» **What the exercise asks**
Arrange every one of the rows below as a numbered list, dropping the blank lines. Leave the pictures out of your answer.

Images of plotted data
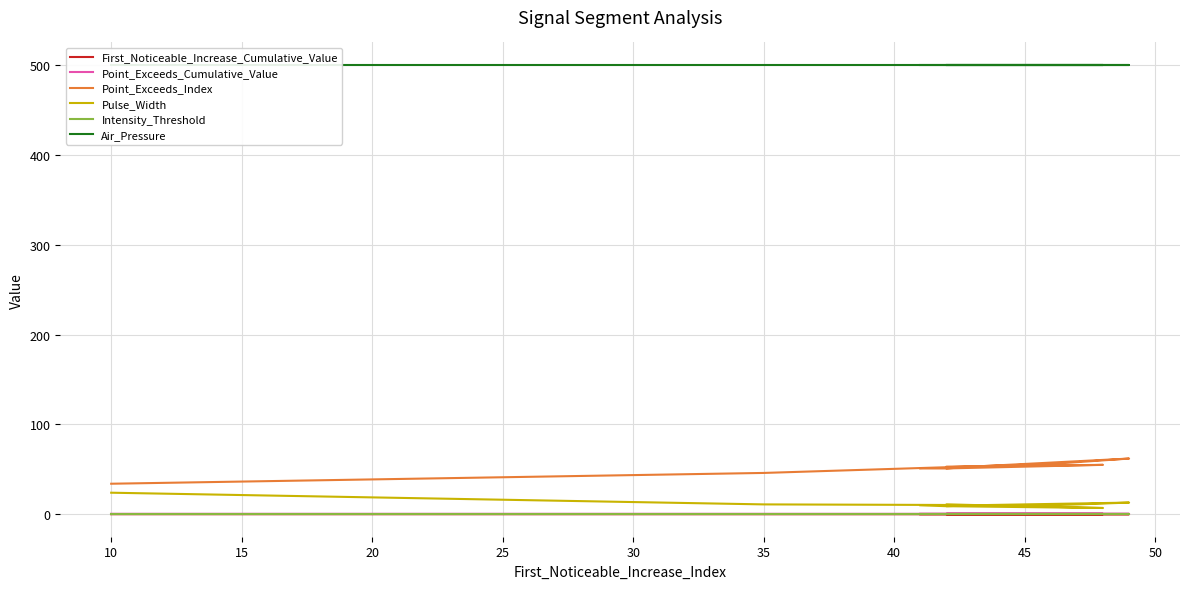

Which has a higher value, 35 or 50?

50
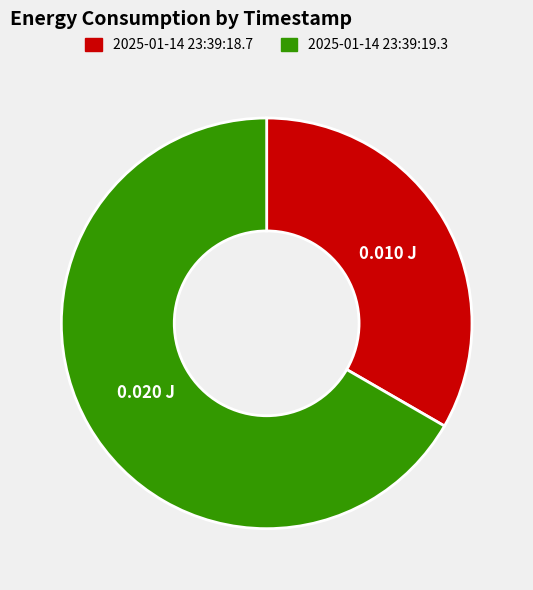

Is the sum of 2025-01-14 23:39:18.7 and 2025-01-14 23:39:19.3 greater than half?

Yes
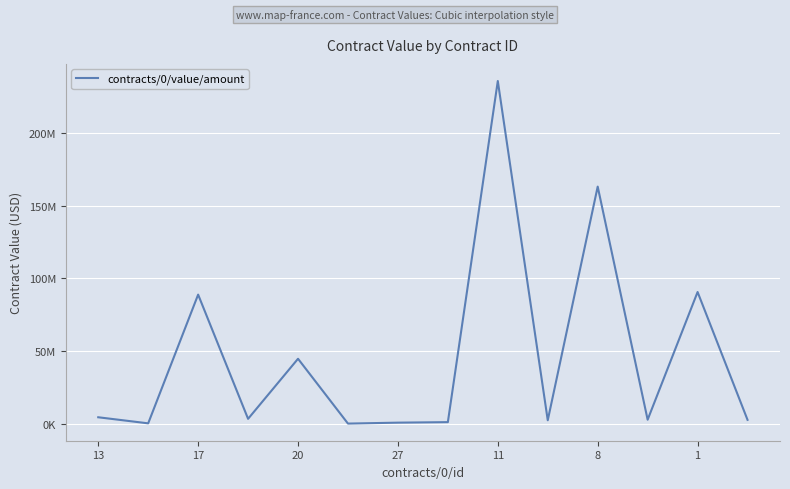

Is this an area chart (filled region under the line)?

No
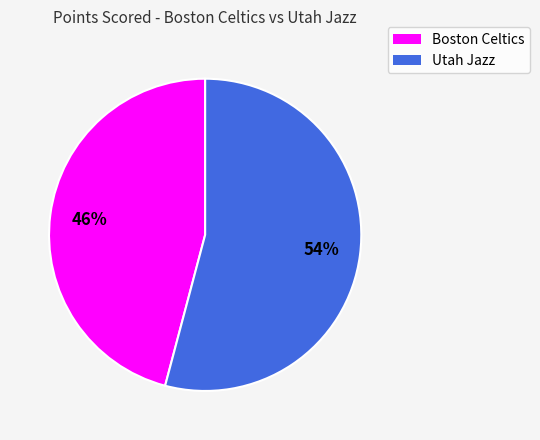

Between Utah Jazz and Boston Celtics, which is larger?

Utah Jazz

» **Written answer**
1. Which has a higher value, 35 or 50?
2. 50
3. Is the sum of 2025-01-14 23:39:18.7 and 2025-01-14 23:39:19.3 greater than half?
4. Yes
5. Is this an area chart (filled region under the line)?
6. No
7. Between Utah Jazz and Boston Celtics, which is larger?
8. Utah Jazz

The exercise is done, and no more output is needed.